== Problem statement ==
In the listing below, find each line with the string "مدارک" and report it.

━━━━━━━━━━━━━━━━━━━━━━━━━━━━━━

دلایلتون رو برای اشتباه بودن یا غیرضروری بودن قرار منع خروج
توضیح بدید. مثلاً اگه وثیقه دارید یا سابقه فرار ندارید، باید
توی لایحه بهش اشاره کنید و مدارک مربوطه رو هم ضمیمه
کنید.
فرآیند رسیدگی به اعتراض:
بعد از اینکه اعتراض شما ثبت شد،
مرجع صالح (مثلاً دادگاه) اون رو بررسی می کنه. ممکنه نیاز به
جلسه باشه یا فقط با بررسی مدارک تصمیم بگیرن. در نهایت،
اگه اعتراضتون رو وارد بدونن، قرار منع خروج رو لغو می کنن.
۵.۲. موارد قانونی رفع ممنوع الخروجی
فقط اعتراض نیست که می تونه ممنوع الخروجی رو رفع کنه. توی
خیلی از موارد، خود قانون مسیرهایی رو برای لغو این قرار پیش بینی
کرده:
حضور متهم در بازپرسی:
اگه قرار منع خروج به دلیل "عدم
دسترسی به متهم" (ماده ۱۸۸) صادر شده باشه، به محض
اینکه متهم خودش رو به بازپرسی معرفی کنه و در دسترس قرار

━━━━━━━━━━━━━━━━━━━━━━━━━━━━━━

== Response below ==
توی لایحه بهش اشاره کنید و مدارک مربوطه رو هم ضمیمه
جلسه باشه یا فقط با بررسی مدارک تصمیم بگیرن. در نهایت،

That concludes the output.